# [THE RECORDS]
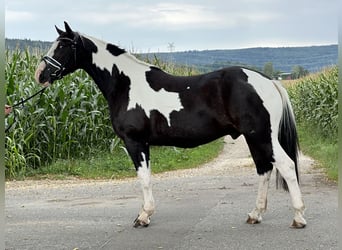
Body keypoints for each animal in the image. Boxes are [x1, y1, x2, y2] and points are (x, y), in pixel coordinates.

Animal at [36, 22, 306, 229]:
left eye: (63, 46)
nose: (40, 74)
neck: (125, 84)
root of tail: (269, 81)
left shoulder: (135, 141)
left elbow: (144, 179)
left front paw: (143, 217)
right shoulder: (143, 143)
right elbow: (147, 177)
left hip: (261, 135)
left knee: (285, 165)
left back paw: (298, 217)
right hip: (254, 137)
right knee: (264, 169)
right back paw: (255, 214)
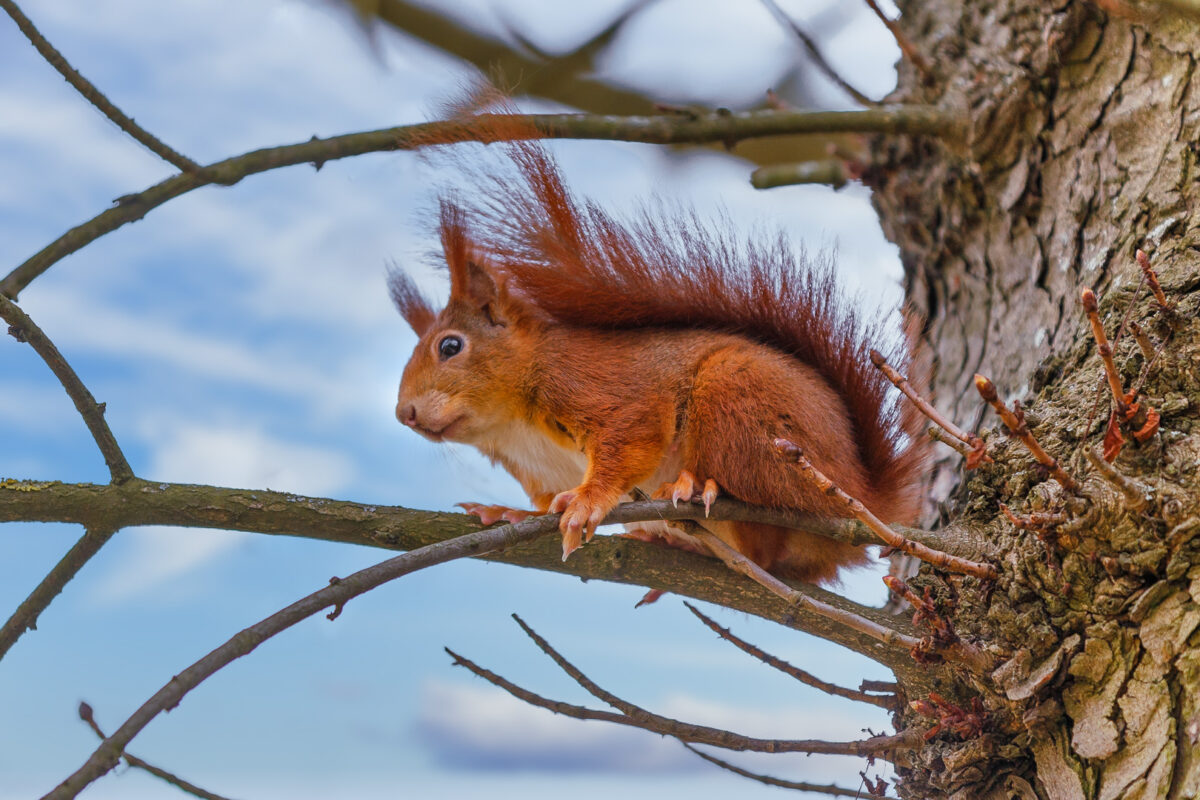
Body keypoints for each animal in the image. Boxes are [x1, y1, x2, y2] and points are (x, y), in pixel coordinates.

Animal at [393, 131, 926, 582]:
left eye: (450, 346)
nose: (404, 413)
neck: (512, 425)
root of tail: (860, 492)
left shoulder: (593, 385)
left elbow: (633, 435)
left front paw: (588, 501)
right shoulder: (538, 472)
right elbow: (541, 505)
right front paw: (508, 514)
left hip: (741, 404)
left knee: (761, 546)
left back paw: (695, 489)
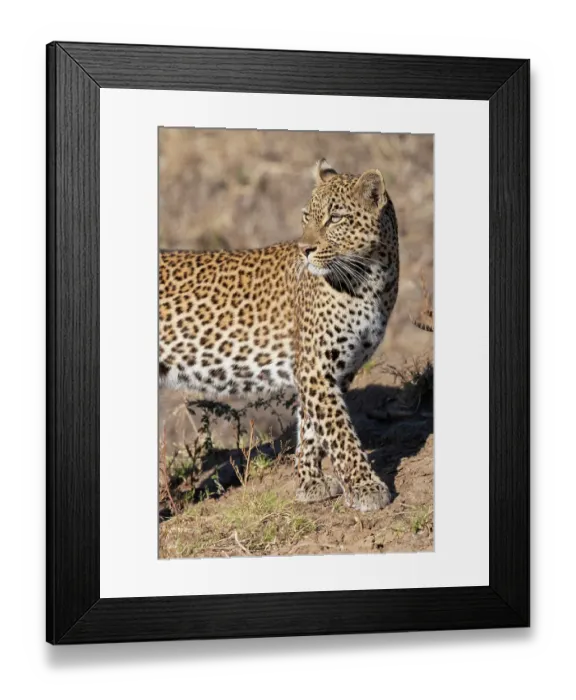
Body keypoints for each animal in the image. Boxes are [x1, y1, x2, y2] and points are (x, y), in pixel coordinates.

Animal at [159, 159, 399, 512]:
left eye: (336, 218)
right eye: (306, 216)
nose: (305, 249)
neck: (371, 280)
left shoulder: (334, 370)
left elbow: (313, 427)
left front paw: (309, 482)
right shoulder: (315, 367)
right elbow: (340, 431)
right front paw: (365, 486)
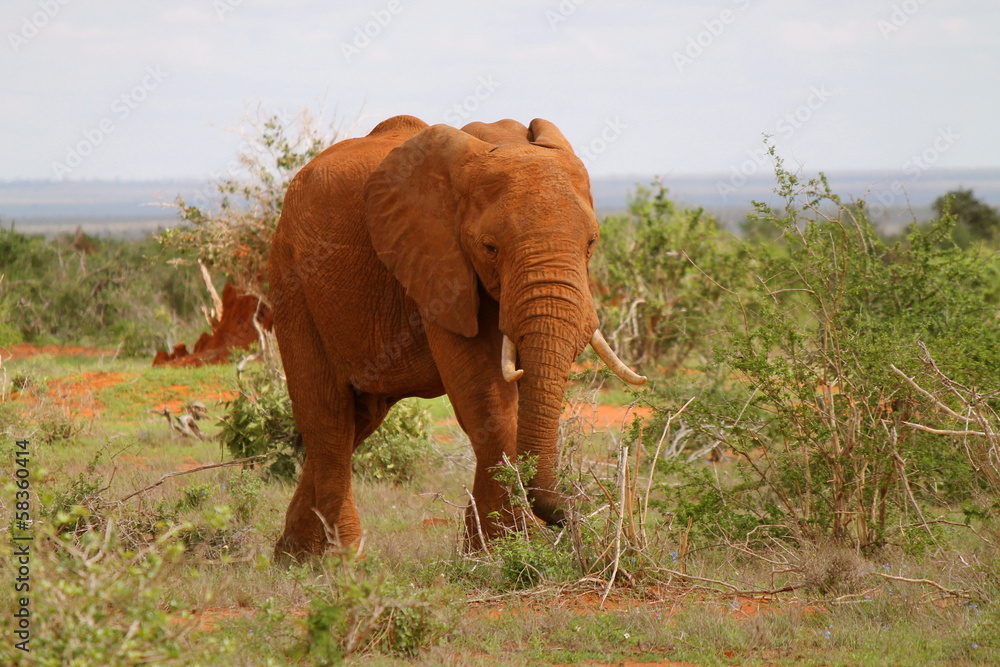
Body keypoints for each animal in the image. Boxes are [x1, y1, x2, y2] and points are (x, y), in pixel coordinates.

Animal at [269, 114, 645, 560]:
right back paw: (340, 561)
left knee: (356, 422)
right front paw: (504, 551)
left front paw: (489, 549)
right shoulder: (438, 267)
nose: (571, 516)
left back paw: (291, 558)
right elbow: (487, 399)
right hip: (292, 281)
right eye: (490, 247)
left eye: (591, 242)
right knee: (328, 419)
...
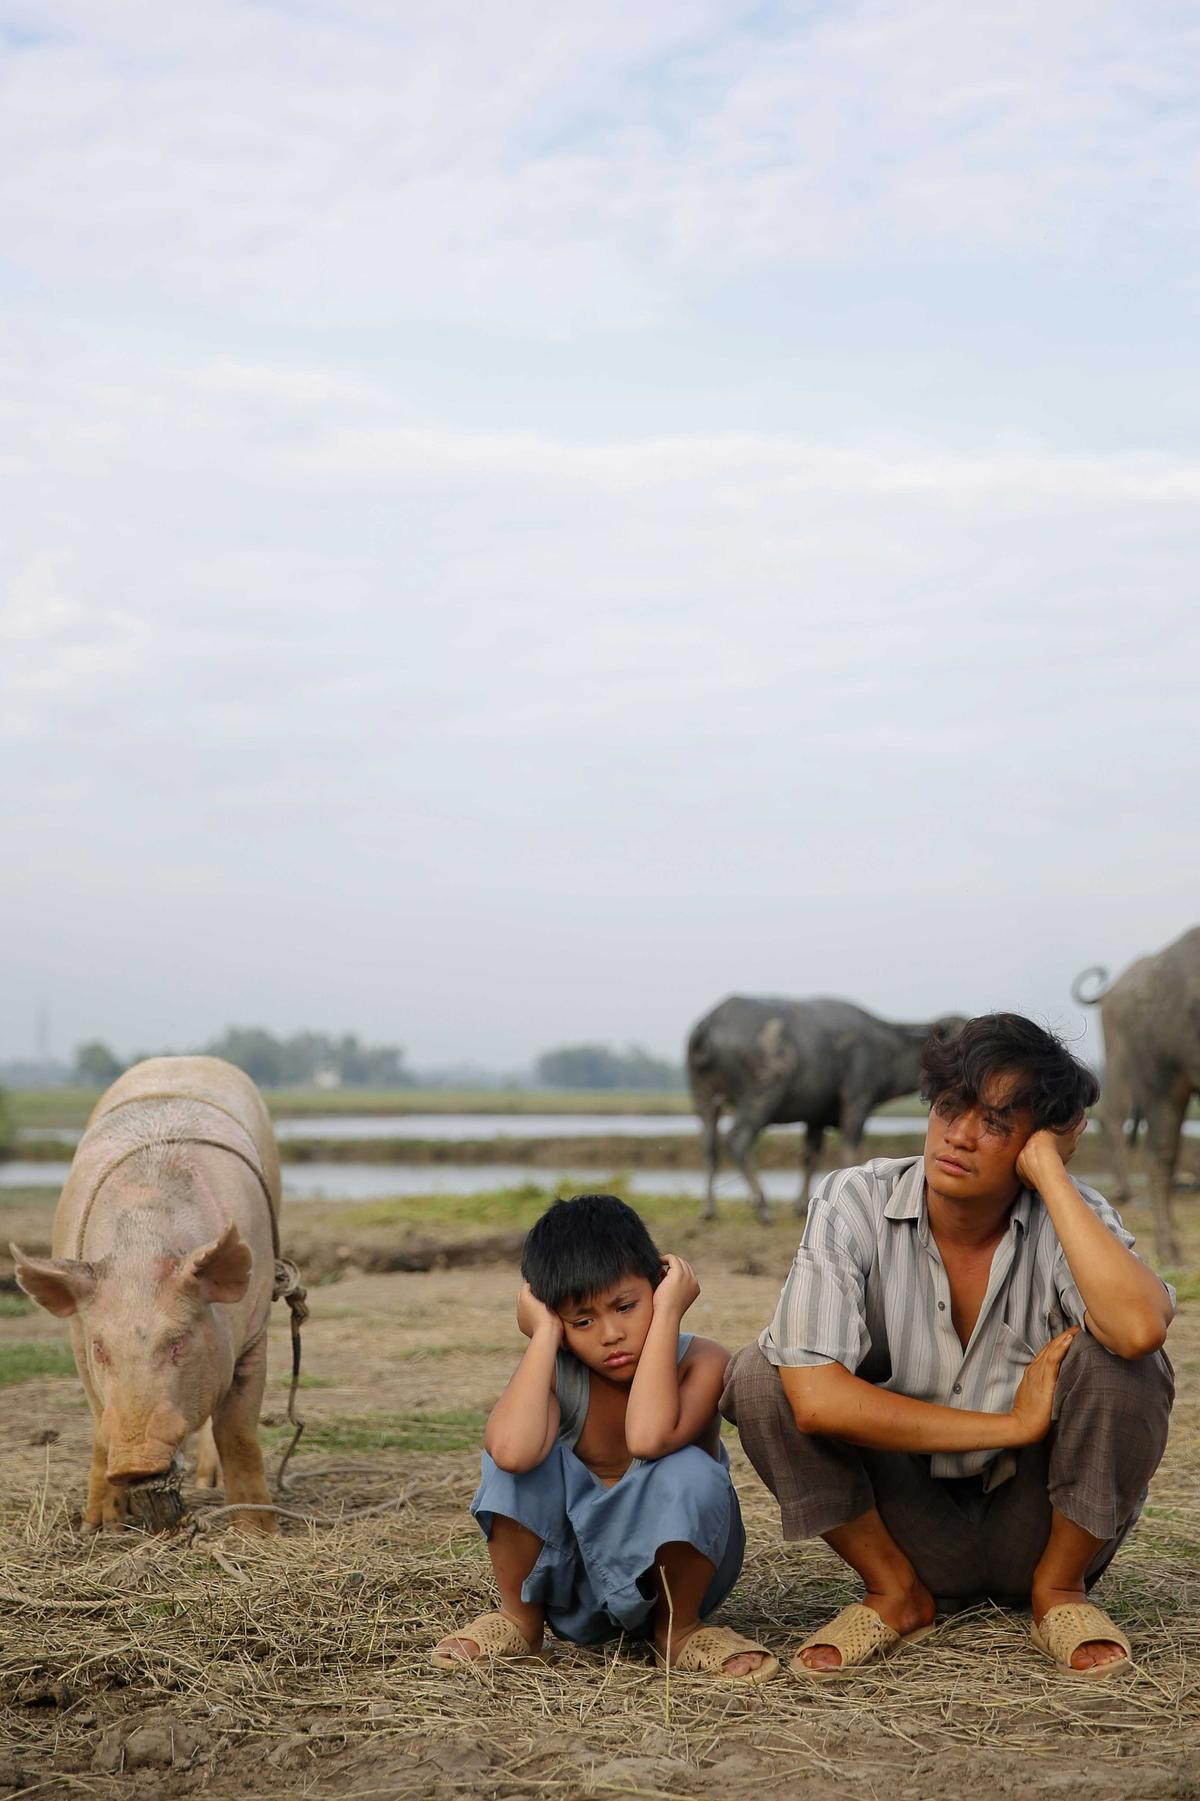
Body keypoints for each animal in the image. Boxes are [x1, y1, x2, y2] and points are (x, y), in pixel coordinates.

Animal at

# [DIRECTIONS FOR THIS TASK]
Only the lines above starting at the one containing "left front paw: (489, 549)" and ending at the one containing "right knee: (328, 419)", both included, are to be returned, exactly as they read.

# [SOLUTION]
left front paw: (489, 549)
right shoulder: (438, 267)
nose: (571, 516)
left back paw: (291, 558)
right elbow: (487, 399)
right hip: (292, 281)
right eye: (490, 247)
left eye: (591, 242)
right knee: (328, 419)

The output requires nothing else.